Dans tous les portraits d’Alice Neel, seul celui qu’elle a peint d’Andy Warhol a les yeux fermés. Le portrait
est peint après son expérience de mort clinique à la suite de la fusillade dont il est victime. Il donne l’image
d’un homme serein, relaxé.
Dans le portrait d’Alice Neel, par Robert Mapplethorpe, elle aussi a les yeux fermés.
Un palais dans un palais
Alice Neel désigne sa posture picturale entre réalisme et expressionisme. (figuration : le devant,
expressionisme : le dedans)
Elle sonde le psyché de l’autre à travers sa propre psyché et il en découle le facto qui est une image, une
représentation de l’autre et de soi-même. A la fois un portrait et un autoportrait. Elle crée son propre
monde et le visite. L’art octrois un luxe aux artistes de créer leur propre monde mais ils y vont seuls.
On remarque la présence d’énormément de repenti dans ses toiles, on voit son cheminement, son
parcours dans « ce monde qu’elle crée », elle laisse apparaître ses hésitations dans sa peinture. Ses
marques constituent les tâtonnements de l’artiste : il y a vagabondage sur la toile.

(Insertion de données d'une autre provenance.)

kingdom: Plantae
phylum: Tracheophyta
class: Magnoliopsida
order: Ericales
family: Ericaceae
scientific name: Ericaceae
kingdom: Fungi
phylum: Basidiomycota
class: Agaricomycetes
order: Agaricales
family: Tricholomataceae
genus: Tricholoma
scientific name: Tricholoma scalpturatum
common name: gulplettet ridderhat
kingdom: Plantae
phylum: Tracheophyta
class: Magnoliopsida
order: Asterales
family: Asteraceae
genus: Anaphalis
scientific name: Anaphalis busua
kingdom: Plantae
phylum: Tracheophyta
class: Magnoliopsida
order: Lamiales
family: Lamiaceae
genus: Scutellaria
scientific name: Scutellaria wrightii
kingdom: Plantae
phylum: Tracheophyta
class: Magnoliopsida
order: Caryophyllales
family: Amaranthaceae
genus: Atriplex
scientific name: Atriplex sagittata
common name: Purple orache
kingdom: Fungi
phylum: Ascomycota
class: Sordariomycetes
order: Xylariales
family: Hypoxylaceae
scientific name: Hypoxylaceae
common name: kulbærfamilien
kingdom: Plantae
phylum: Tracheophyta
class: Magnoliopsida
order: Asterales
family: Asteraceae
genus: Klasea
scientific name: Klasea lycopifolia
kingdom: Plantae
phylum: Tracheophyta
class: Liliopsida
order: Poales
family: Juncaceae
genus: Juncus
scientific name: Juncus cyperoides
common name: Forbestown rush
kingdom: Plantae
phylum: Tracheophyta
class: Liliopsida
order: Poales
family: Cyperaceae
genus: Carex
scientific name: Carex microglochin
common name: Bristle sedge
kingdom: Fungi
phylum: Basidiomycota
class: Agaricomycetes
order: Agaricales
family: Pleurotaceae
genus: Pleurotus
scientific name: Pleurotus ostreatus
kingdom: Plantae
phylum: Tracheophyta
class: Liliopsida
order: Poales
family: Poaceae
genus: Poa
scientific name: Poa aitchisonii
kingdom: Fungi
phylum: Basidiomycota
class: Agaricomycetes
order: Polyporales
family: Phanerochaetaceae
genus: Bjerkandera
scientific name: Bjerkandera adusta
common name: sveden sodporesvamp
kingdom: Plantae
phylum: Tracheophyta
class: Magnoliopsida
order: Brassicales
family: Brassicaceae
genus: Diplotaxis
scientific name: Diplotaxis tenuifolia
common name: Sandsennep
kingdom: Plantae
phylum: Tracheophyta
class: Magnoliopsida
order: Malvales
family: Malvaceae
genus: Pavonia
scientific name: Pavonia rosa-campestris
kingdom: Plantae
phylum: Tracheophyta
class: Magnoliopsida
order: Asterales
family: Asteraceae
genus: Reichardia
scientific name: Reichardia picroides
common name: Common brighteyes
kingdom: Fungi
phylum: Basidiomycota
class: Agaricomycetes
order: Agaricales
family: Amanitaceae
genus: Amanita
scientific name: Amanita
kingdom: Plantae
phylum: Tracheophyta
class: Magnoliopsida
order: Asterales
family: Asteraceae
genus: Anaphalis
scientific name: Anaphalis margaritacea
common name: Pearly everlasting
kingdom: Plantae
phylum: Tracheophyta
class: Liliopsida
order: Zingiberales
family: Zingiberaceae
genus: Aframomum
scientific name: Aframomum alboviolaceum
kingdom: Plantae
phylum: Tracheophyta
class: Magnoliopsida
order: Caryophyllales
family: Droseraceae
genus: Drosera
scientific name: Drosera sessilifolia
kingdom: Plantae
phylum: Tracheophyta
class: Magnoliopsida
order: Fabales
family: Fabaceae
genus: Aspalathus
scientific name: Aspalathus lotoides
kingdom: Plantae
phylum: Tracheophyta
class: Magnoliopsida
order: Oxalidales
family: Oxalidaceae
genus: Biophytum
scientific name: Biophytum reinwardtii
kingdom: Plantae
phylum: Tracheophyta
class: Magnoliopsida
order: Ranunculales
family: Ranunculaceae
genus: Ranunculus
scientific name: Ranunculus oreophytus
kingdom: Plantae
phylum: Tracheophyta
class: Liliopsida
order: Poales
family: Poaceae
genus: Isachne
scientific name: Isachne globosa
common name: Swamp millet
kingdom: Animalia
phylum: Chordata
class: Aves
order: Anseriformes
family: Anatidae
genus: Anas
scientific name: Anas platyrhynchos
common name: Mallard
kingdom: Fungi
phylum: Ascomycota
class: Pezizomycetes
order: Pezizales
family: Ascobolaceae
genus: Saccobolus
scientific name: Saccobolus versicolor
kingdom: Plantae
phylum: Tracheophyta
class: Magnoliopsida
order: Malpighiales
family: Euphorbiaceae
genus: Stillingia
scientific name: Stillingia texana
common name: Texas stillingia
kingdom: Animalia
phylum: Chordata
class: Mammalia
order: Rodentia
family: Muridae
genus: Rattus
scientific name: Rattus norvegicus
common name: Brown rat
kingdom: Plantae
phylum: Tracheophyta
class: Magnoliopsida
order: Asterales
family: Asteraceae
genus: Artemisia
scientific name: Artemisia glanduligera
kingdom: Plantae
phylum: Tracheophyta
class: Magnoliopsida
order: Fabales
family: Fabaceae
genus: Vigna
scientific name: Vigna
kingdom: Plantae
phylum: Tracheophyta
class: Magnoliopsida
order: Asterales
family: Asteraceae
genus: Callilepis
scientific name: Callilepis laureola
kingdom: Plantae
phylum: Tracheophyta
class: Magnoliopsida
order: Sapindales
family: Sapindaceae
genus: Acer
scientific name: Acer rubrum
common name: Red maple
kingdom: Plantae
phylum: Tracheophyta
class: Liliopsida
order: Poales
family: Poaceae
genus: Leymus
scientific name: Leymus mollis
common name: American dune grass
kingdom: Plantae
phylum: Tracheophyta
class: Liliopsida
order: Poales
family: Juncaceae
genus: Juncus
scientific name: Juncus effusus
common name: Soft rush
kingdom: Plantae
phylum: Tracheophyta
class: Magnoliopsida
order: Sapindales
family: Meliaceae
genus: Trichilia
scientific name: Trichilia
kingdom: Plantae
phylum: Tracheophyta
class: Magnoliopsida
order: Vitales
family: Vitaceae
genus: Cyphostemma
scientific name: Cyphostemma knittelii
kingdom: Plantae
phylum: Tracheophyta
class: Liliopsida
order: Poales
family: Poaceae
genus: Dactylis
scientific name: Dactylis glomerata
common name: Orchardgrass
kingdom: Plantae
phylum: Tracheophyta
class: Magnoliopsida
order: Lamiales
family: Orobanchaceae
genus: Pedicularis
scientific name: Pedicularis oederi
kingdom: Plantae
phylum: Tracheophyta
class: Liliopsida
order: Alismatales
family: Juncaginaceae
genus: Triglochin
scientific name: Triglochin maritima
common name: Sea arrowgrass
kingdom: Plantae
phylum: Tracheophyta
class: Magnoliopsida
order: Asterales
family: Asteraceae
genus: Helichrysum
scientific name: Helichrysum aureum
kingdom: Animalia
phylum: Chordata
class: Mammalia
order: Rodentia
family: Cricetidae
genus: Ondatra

On observe également beaucoup de réserves, de zones volontairement inachevées, de déformations.
La toile s’apparente à une cartographie de l’expérience mentale qui a été menée. Mémoire des
promenades introspectives, résidu physique de ses déplacements psychiques. (référence Richard Long et
son œuvre Walking Line de 1967)
L’image, le tableau devient témoin, le plan de ses allées-venues secrètes en elle-même avec le modèle. Elle
nous invite à parcourir dans ses propres pas, les couloirs confidentiels qu’elle a elle-même empruntés. Le
palais dans le palais.
Alice Neel peint le dedans du dedans.

Des espaces non-peints


« L’art de l’observateur consister à amener au jour ce qui est caché. »
Il faut se donner le temps, le moyen de mettre à jour ce qui est caché. Un moment de dévoilement pour
parachever l’œuvre.
« La poésie d’un tableau doit être faite par le spectateur » Baudelaire
L’omniprésence des espaces non-peints (réserves) dans les tableaux d’Alice Neel sont là pour appeler le
spectateur, ce sont autant d’invitations à terminer le tableau. A la manière de Michel-Ange, qui lui-même
laissait beaucoup de ses œuvres « inachevées » (non-finito).
En laissant apparent le tableau, elle montre la peinture comme sujet.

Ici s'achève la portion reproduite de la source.